DELEGATION REISTE IN DIE VOLKSREPUBLIK CHINA
"Peking ist zu offener Diskussion über die Lage der Menschenrechte bereit"
(mr) Nach Ansicht der Vorsitzenden des Ausschusses für Menschenrechte und Humanitäre Hilfe, Christa Nickels (Bündnis 90/Die Grünen), ist die Volksrepublik China heute – anders als noch vor wenigen Jahren – bereit, menschenrechtsrelevante Themen offen zu diskutieren. Peking setze sich dabei auch mit Kritik und unterschiedlichen Standpunkten auseinander, erklärte Nickels nach Rückkehr einer Delegation des Ausschusses von einer neuntägigen Reise nach China Ende April. Neben der Ausschussvorsitzenden gehörten der Delegation die Abgeordneten Heide Mattischeck und Lilo Friedrich (beide SPD), Christian Schwarz-Schilling, Heiner Geißler und Erika Schuchardt (alle CDU/CSU) sowie Ulla Jelpke (PDS) an.
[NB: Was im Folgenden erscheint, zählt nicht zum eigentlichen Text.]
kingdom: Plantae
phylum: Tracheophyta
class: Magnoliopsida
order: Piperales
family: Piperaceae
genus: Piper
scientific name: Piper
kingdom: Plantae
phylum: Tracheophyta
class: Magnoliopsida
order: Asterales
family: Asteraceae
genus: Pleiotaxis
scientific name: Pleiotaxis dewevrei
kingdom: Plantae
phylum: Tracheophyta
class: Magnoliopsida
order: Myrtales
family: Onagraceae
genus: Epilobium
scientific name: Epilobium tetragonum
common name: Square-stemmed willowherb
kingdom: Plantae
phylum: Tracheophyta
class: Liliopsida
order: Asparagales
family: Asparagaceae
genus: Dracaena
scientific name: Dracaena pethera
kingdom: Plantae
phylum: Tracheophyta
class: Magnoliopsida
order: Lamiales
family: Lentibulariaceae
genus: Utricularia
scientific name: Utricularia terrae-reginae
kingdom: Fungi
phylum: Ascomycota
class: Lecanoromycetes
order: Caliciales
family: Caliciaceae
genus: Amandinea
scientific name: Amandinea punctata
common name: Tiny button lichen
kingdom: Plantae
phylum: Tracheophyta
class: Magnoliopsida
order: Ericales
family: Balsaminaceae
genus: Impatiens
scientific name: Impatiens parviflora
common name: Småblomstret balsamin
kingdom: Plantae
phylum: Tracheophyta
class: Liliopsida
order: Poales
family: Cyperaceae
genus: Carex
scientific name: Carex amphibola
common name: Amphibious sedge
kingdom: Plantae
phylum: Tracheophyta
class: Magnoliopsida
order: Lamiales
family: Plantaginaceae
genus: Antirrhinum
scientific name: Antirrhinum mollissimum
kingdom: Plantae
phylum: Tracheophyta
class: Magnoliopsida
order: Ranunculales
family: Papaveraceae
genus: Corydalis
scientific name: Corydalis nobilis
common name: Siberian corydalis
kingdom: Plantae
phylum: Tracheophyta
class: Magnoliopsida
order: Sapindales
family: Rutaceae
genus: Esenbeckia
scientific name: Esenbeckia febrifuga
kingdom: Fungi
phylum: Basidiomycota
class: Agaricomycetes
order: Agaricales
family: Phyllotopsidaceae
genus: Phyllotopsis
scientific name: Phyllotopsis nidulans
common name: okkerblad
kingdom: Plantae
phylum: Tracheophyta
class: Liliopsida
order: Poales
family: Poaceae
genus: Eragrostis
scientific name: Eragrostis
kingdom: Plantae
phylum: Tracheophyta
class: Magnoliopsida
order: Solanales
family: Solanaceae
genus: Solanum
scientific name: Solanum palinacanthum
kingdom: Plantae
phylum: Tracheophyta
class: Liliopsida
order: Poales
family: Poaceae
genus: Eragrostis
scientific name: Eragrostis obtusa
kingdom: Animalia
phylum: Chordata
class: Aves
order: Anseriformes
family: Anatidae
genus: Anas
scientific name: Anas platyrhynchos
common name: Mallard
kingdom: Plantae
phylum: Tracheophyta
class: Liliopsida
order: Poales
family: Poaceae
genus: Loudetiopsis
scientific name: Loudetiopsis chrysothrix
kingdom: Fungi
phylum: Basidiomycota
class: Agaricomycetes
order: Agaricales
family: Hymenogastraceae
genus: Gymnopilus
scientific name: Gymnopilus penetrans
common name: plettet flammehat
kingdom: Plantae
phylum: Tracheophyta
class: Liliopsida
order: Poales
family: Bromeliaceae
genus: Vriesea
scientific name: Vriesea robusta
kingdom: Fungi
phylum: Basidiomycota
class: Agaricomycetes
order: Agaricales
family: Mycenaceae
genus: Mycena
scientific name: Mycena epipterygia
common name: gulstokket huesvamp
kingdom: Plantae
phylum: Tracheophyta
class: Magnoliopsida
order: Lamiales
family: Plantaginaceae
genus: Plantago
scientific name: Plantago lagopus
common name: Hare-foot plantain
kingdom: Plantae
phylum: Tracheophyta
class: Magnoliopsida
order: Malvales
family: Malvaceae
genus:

Die Delegation teilte zugleich mit, in den für Deutschland und die Europäische Union insgesamt wichtigen Sachfragen im Bereich der Menschenrechte gebe es in China keine substanziellen Fortschritte. Vertreter von Regierung und dem Nationalen Volkskongress hätten zwar in Einzelfällen durchaus Missstände und Reformbedarf eingeräumt, insgesamt jedoch die Behauptung aufrecht erhalten, China sei ein Rechtsstaat, in dem Menschenrechte und bürgerliche Grund- und Freiheitsrechte gewährleistet seien.
Hervorzuheben sei ferner, dass Peking nicht bereit sei, die Todesstrafe in Frage zu stellen, geschweige denn, sie abzuschaffen. Vertreter des Volkskongresses hätten zwar eingeräumt, dass es in Parlament und Regierung einzelne Stimmen für die Abschaffung der Todesstrafe gebe. Die überwältigende Mehrheit der Bevölkerung und die Führungsspitze des Landes seien jedoch davon überzeugt, dass diese Strafnorm unverzichtbar bleibe, um die innere Sicherheit zu gewährleisten. Im Übrigen sei die chinesische Regierung nicht bereit gewesen, konkrete Zahlen über die jährlich vollstreckten Todesstrafen zu veröffentlichen.
Kein Umdenken, so die Parlamentarier weiter, habe es auf chinesischer Seite auch bei der so genannten Administrativhaft ("Umerziehung durch Arbeit") gegeben. Vertreter des Volkskongresses, der obersten Staatsanwaltschaft und des Außenministeriums hätten auf der bisher vertretenen Linie beharrt, die Administrativhaft sei unverzichtbar, um Recht und Ordnung aufrecht zu erhalten. Sie werde nur in minderschweren Fällen verhängt und diene dem Ziel, eine Resozialisierung der Täter zu erleichtern.
Beim Thema Folter hätten demgegenüber alle Gesprächspartner auf chinesischer Seite Missstände eingeräumt. Allerdings seien dies Einzelfälle mit abnehmender Tendenz. Zentral- und Provinzregierung bemühten sich intensiv um berufliche Fortbildung der Vollzugsbeamten. Im Jahr 2000, so die chinesische Seite weiter, seien 1.200 im Strafvollzug beschäftigte Personen bestraft worden.
Die deutsche Delegation teilte des Weiteren mit, sie hätte ihren Gesprächspartnern deutlich gemacht, es sei ebenso unakzeptabel, dass Menschen auf Grund ihres Glaubens verfolgt würden. Dies gelte auch für die romtreue katholische Untergrundkirche in China. Mit Blick auf die Situation in Tibet zeichnete sich nach Angaben der Delegation keinerlei Kompromissbereitschaft Pekings ab. Der Dalai Lama betreibe eine separatistische Politik, die auf die Unabhängigkeit Tibets ziele, so Peking.